■ TASK REQUIREMENTS ■
1) In the Unraid forum post, what bonding mode joins Eth0 and Eth1?
2) Write the next part of the Unraid forum post, continuing from its last sentence.

■ TEXT TO READ ■
◇ ◇ ◇ ◇
Unraid Issues New Build


Recommended Posts

Hello Everyone I have been using unraid for years and just in the last couple of days I decided to build a newer faster server.

 

Intel I7 4790K 4.0Ghz CPU with 32 GB Ram and 3 gig nics.

 

The problem I am having is buffering and errors.  Buffers every sec and then throws the error that there isn't enough bandwidth.  So let me explain my setup and hopefully someone can scratch their head and help me figure this out.

 

Eth0 and Eth1 are bonded using 802.3AD and I use all Ubiquiti networking in the house.   On the 24 Port switch ports 23-25 are setup in a Aggregate together.   This Bond is on my default network and is the network that has public access.

 

Eth2 is all by itself and on it's own VLAN and I use this network and NIC to move my data back to the unraid shares or downloading things.

 

Right I am moving about 1.6 TB to the unraid server over Eth2 with no problems at all.
◇ ◇ ◇ ◇
■ DATASET ROWS ■
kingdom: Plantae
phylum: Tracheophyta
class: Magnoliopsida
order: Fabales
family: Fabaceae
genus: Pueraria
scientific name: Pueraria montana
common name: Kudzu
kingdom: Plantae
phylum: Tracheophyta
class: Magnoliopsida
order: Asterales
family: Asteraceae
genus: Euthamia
◇ ◇ ◇ ◇
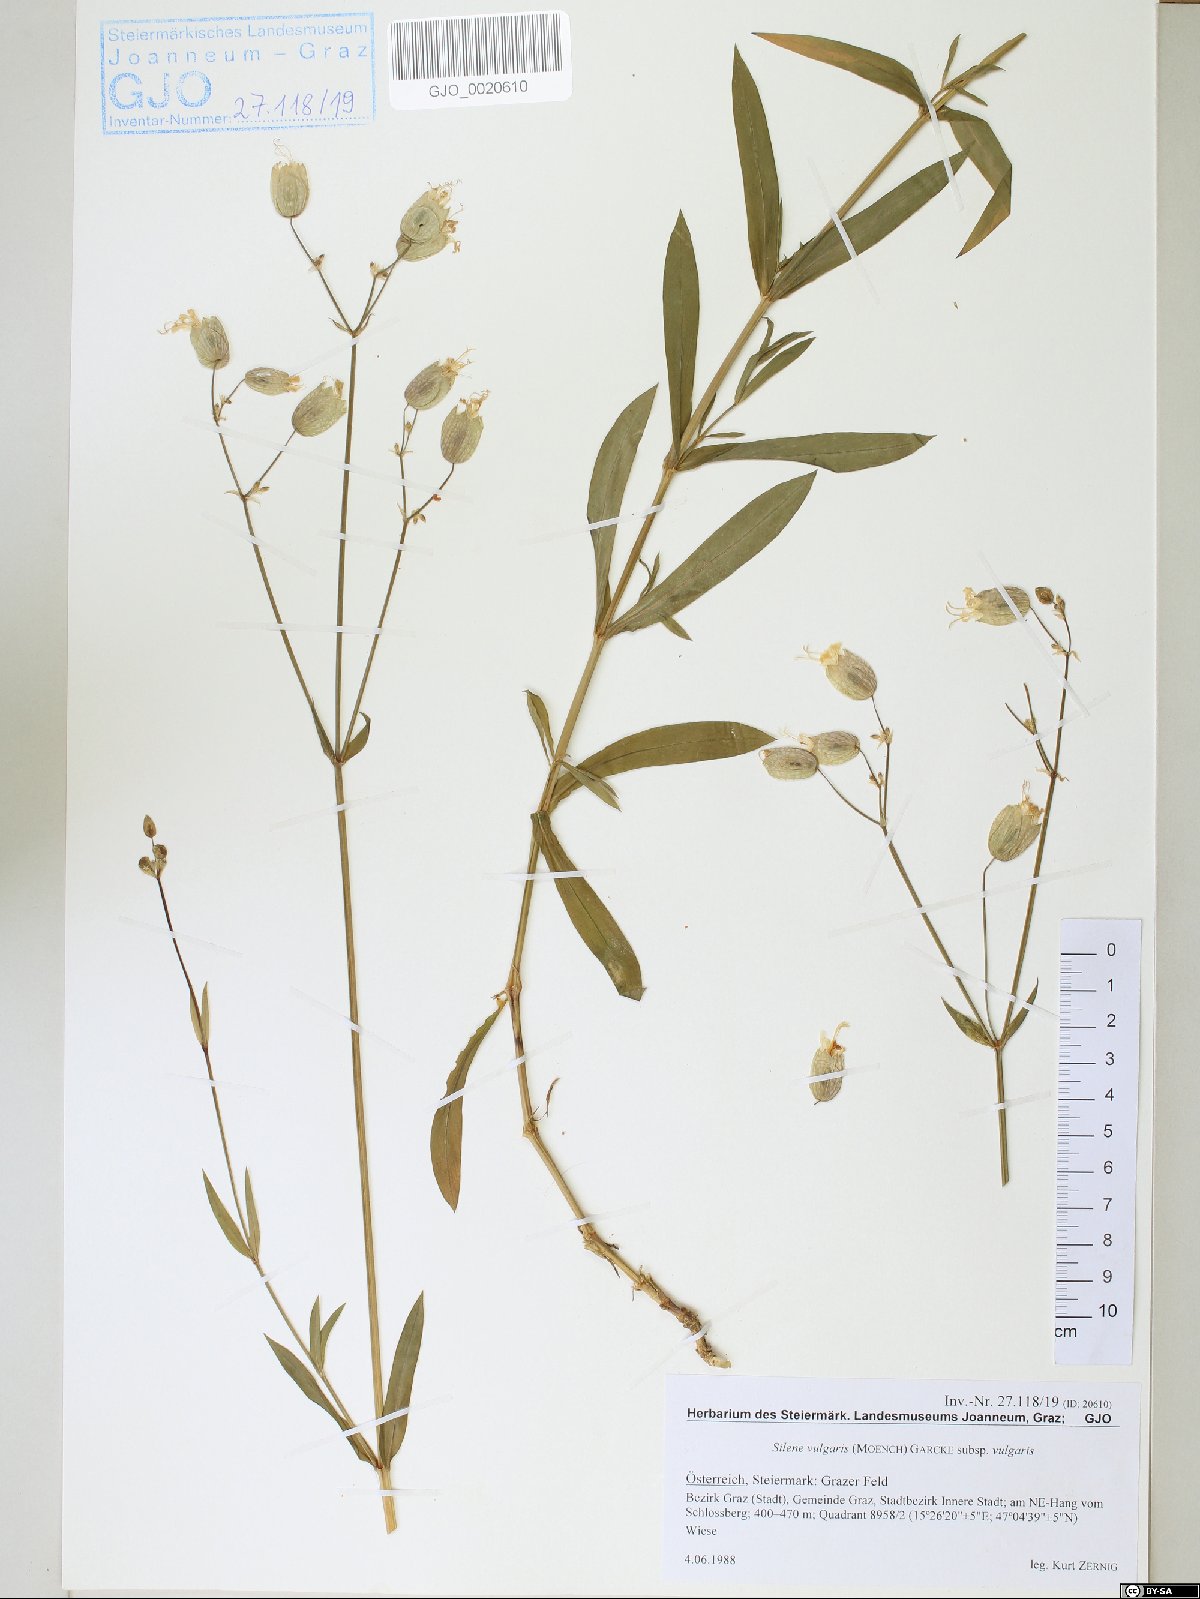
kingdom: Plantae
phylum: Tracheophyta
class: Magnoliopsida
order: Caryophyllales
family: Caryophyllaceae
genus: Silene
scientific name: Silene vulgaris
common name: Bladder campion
◇ ◇ ◇ ◇
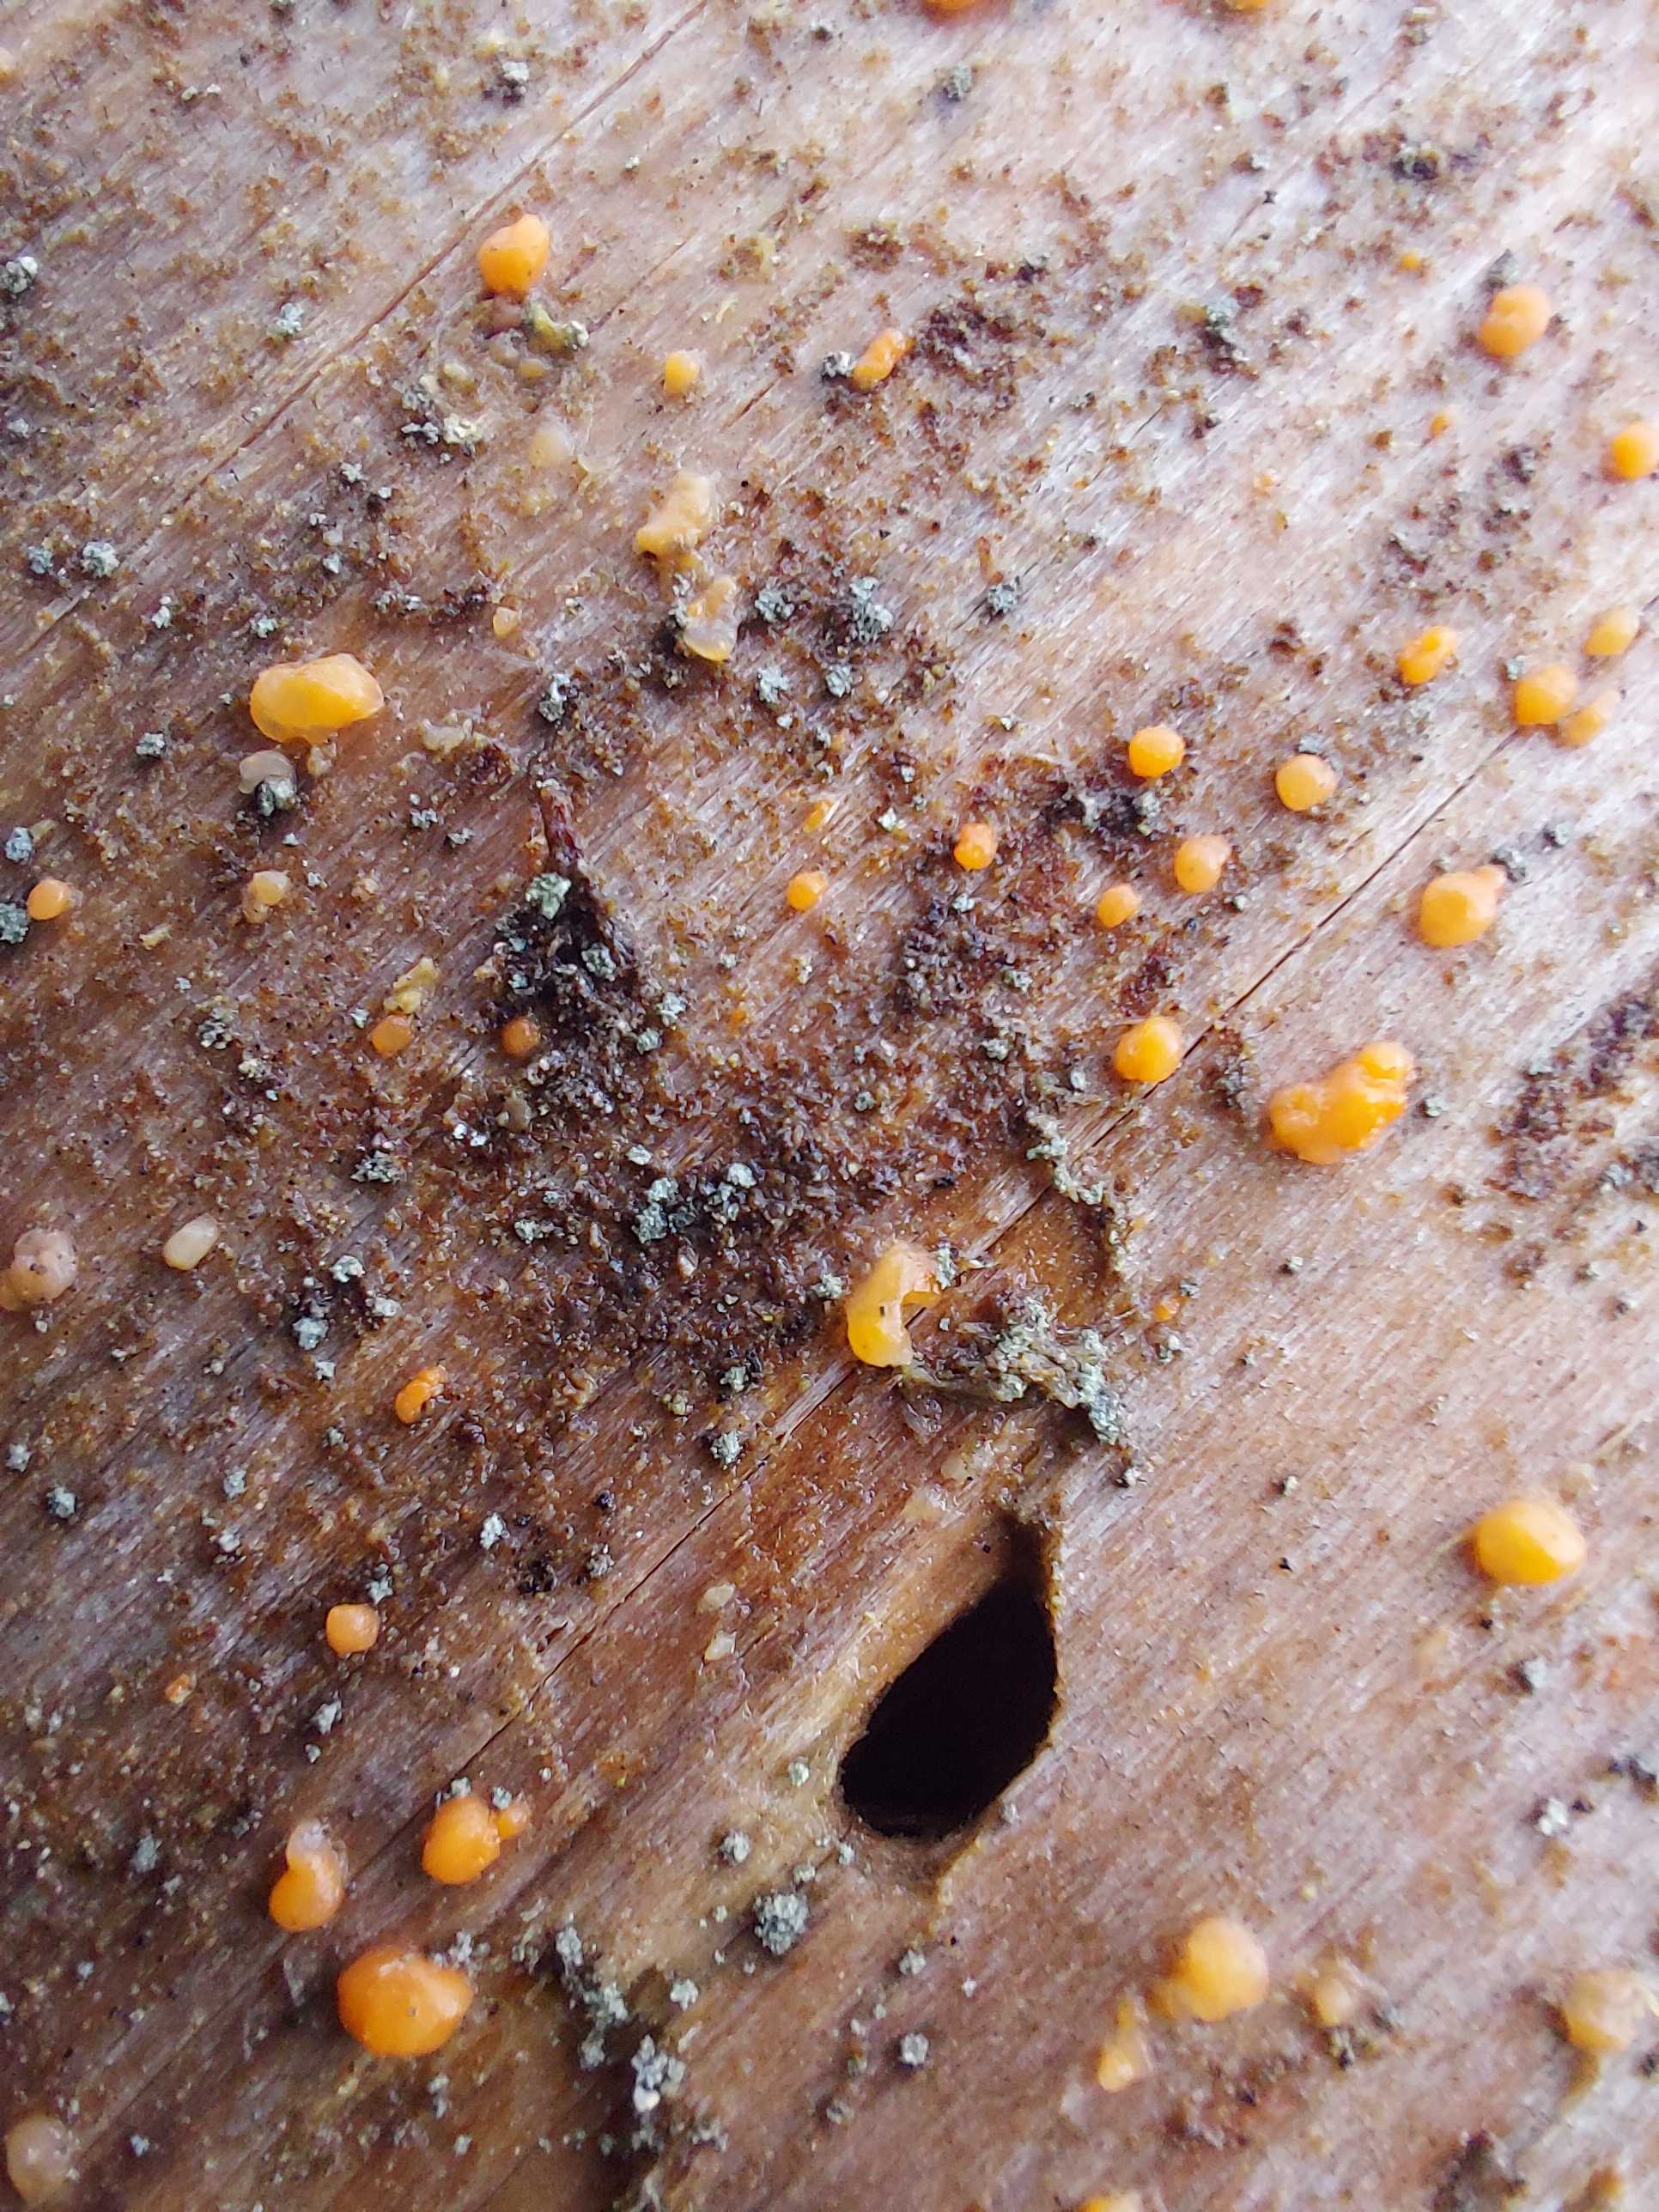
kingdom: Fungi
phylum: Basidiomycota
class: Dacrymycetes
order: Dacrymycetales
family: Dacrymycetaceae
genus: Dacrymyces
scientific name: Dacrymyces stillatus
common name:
◇ ◇ ◇ ◇
■ ANSWERS BELOW ■
1) 802.3AD

2)
On the default network I turn my Roky Utla on and try to stream a Episode from a TV and it sits there with a percentage meter and takes about 3 mins to start the show.  Once it starts it buffers like crazy.   I was like this is crazy.  So then I decided to go into the plex app on the roku and manually set it to use the IP of the Eth0 bond thinking ok this is 2 different nics and Eth0 Bond is a 2 gig pipe.   Nope still a problem.   I look at the Unraid dashboard and all resources are fine.  Every now and then I will see a cpu core to red but nothing major.   

 

I look at the band width on the Bond and on Eth2 and i see my traffic where I am moving files and the speeds are good.  Then I look at Eth0 and it is good too.  Plenty of room only using like 5mb outbound.  However, everything buffers and then throws the error that there is not enough bandwidth.  I just can't seem to figure it out.

 

My shares are setup using Most-Free and XFS is the file system.  I have 8 x 4TB Seagate Drives with no errors and on the dashboard, they are barely being used even while coping data.   While coping all this data I have not assigned a Cache drive yet.

 

One would think that with the potential of 3 GB of network bandwidth and a i7 4.0 Ghz cpu I would have NO bandwidth errors at all..

 

If I stop the copy of files, I then can stream 2 things at a time but that is about it before the buffering starts.   With my kids and my family, I have at times can have 4-6 people watching plex at a time and my old AMD server could do that better than this one can.

 

 

If anyone has any ideas or suggestions, please share them with me.  I am about to pull my hair out. LOL

Link to comment

Pls set Bond and Eth2 not in same IP subnet ( does Eth2 link to untag 192.168.2.x and VLAN 192.168.10.x network in smae time ? )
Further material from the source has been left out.